Wenn ein Algorithmus über das Leben bestimmt
Der WürfelDeutschland in der nicht allzu fernen Zukunft: Der Alltag der Einwohner wird von einem perfekten Algorithmus gesteuert. Der „Würfel" ermöglicht ein sorgenfreies Leben, zahlt allen ein Grundeinkommen und ...
Deutschland in der nicht allzu fernen Zukunft: Der Alltag der Einwohner wird von einem perfekten Algorithmus gesteuert. Der „Würfel" ermöglicht ein sorgenfreies Leben, zahlt allen ein Grundeinkommen und erstickt Kriminalität im Keim. Um das zu leisten, sammelt er allerdings die intimen Daten der Menschen, kontrolliert sie und nutzt ihre Berechenbarkeit aus. Der 28-jährige Taso, der sich selbst als „Gaukler“ bezeichnet, rebelliert in Berlin gegen das System. Mit großem Aufwand entzieht er sich der Totalerfassung, täuscht den Würfel über seine Vorlieben und Gedanken, indem er seine Entscheidungen mit Spielwürfeln und einer Münze trifft – bis eine junge Frau in sein Leben tritt und sein Herz erobert: Dalia ist aus einer rückständigen Sekte geflohen und wünscht sich nichts sehnlicher als einen Alltag in der vermeintlich schönen Welt des Würfels. Taso muss sich entscheiden: Verrät er für die Liebe seine Ideale oder schließt er sich dem Widerstand an?
„Der Würfel“ ist der dystopische Debütroman von Bijan Moini.
Meine Meinung:
Der Roman besteht aus 17 recht langen Kapiteln und einem Epilog. Erzählt wird in chronologischer Reihenfolge aus der Sicht von Taso. Der Aufbau funktioniert gut.
Der Schreibstil ist anschaulich und gut verständlich, zum Teil aber auch etwas zu nüchtern und distanziert. Für die Orientierung im Geschehen habe ich eine Weile gebraucht. Ein richtiger Lesefluss kommt erst nach einer Weile auf. Für das Verständnis der Lektüre wird viel Aufmerksamkeit verlangt.
Ein Manko sind für mich die Charaktere des Romans. Mit Protagonist Taso wurde ich von Beginn an nicht richtig war. Einige seiner Entscheidungen konnte ich nicht richtig nachvollziehen. Auch Dalia ist mir unsympathisch. Allerdings wird eine Bandbreite unterschiedlicher Typen und deren Umgang mit dem System dargestellt.
Die Grundidee des Romans hat mich neugierig gemacht. Das dargestellte Szenario wirkt zwar stellenweise ein wenig überspitzt, aber insgesamt nicht abwegig oder komplett unrealistisch.
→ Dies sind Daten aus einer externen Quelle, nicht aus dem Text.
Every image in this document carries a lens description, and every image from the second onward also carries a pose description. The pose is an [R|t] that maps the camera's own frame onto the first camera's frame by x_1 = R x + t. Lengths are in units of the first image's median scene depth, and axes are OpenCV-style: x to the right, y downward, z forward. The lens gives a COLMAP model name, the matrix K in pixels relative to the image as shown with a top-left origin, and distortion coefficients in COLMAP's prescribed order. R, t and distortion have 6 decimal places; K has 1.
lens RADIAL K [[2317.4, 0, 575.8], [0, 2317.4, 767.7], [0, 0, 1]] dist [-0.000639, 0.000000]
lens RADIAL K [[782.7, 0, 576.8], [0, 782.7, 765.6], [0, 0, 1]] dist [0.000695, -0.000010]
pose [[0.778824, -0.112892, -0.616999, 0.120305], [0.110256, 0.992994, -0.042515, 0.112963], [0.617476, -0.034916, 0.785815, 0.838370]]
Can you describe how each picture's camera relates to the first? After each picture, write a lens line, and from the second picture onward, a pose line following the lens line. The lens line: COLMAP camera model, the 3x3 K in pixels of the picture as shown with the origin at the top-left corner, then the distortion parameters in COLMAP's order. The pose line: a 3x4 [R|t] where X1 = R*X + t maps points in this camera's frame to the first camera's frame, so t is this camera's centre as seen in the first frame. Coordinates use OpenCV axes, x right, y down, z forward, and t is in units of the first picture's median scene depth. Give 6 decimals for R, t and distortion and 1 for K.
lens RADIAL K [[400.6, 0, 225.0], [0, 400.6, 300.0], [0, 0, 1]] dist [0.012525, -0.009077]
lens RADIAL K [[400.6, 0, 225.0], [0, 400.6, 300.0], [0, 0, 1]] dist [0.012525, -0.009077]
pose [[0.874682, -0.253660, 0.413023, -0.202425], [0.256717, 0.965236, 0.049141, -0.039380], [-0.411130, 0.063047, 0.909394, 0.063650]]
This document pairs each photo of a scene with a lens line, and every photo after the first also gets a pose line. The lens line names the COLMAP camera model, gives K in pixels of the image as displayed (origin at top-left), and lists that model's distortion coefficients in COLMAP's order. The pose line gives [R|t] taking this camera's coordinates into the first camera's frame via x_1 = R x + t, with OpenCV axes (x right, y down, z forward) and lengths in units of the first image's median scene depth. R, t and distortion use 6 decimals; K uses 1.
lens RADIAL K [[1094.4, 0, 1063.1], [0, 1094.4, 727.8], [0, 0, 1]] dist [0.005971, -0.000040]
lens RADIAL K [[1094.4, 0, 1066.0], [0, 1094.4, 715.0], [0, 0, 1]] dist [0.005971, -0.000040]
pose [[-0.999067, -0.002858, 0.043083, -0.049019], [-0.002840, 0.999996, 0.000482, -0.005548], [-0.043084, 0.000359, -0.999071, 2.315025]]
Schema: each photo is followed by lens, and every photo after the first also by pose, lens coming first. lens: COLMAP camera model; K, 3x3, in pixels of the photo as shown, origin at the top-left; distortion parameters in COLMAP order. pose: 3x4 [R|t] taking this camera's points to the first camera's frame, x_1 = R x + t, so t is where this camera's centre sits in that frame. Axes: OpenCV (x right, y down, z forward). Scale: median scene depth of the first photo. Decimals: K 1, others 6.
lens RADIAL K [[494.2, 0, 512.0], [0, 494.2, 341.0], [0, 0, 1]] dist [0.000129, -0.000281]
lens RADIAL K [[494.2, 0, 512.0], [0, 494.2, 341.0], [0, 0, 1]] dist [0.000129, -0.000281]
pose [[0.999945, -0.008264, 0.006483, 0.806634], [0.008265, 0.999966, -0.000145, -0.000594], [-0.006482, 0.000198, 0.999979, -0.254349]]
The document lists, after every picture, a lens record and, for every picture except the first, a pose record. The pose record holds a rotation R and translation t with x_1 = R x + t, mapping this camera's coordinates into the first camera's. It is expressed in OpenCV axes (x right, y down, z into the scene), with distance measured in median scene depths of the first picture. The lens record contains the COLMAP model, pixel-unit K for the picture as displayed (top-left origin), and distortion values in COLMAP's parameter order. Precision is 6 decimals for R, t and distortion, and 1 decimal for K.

Nur in den ersten Kapiteln habe ich mich damit schwergetan, mir diese Zukunftsversion konkret vorstellen zu können. Ansonsten sind die Beschreibungen detailliert und der Autor verwendet viel Mühe auf das Worldbuilding, das mir im Großen und Ganzen logisch und durchdacht vorkommt.
Die komplexe Thematik der Geschichte ist durchaus aktuell. Es geht um Datenschutz, die Überwachung von Bürgern sowie künstliche Intelligenz – und dies im Spannungsfeld zwischen der Freiheit, Privatsphäre und Selbstbestimmung des Einzelnen und dem Bedürfnis nach Sicherheit, Wohlstand und Frieden für alle. Dadurch bietet der Roman einige Denkimpulse, wirft moralische Fragen auf und leistet einen Beitrag zur gesellschaftlichen Debatte, was ich positiv finde.
Die Geschichte nimmt nur langsam Fahrt auf, wird aber zunehmend spannender. Trotz der rund 400 Seiten ist der Roman lediglich an wenigen Stellen etwas langatmig, denn das Buch hat mehrere Wendungen zu bieten. Das eher offene Ende ist nicht leicht vorherzusehen und wirkt schlüssig.
Die sehr moderne, reduzierte Gestaltung des Hardcovers mit dem roten Buchschnitt ist durchaus ansprechend. Auch der prägnante Titel passt gut.
Mein Fazit:
Mit „Der Würfel“ konnte mich Bijan Moini trotz seiner Aktualität leider nicht vollends überzeugen. Zwar haben mich das Szenario und die Themen des Romans sehr angesprochen. In der Umsetzung sehe ich jedoch mehrere Schwächen. Alles in allem kann die Geschichte dennoch gut unterhalten.